Extracted data entries
***
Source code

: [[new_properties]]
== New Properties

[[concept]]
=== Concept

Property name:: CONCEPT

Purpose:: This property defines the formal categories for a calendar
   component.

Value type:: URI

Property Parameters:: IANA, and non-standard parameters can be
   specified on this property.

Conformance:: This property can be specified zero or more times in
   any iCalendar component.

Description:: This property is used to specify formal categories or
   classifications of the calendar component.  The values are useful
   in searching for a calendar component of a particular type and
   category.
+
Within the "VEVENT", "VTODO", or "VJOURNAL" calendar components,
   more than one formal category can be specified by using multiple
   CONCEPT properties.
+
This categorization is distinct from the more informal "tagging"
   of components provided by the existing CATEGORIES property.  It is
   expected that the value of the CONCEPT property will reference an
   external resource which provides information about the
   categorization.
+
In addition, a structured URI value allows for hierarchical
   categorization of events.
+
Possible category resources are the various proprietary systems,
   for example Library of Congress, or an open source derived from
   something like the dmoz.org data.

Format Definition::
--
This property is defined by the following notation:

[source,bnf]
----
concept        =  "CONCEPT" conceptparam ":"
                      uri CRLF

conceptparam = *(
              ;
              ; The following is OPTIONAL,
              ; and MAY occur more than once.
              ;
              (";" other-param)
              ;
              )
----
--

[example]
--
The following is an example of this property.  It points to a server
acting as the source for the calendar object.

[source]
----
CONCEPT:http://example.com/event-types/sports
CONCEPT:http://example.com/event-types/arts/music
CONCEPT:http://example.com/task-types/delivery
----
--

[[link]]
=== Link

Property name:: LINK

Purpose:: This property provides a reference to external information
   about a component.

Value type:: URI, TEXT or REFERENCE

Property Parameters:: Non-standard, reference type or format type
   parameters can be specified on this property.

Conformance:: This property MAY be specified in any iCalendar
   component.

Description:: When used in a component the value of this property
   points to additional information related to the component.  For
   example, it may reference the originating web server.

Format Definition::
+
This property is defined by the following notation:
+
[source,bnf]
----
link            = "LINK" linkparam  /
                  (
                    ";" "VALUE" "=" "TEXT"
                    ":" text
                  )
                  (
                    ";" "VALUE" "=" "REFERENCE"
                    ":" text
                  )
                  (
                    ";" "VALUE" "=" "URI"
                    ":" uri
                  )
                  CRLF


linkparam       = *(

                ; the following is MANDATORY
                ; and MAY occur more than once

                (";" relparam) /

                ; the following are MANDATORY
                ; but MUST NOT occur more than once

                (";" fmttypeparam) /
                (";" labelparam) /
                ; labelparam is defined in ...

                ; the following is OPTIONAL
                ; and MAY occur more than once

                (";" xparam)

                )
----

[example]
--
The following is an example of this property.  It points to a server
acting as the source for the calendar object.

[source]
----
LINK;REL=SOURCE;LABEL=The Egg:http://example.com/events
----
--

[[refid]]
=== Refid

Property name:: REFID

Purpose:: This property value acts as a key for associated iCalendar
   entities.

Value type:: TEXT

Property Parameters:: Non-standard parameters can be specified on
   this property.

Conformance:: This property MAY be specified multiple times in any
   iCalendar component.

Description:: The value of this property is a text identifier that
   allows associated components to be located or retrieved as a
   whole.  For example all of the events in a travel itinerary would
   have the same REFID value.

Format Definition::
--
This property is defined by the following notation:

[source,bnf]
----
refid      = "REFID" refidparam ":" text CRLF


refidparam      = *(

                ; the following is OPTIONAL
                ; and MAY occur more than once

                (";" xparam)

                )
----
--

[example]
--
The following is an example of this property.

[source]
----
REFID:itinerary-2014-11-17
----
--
***
ABOUT THIS EXERCISE
From the data, collect all lines where the string "events" appears.

ANSWER TO THIS EXERCISE
   categorization of events.
LINK;REL=SOURCE;LABEL=The Egg:http://example.com/events
   whole.  For example all of the events in a travel itinerary would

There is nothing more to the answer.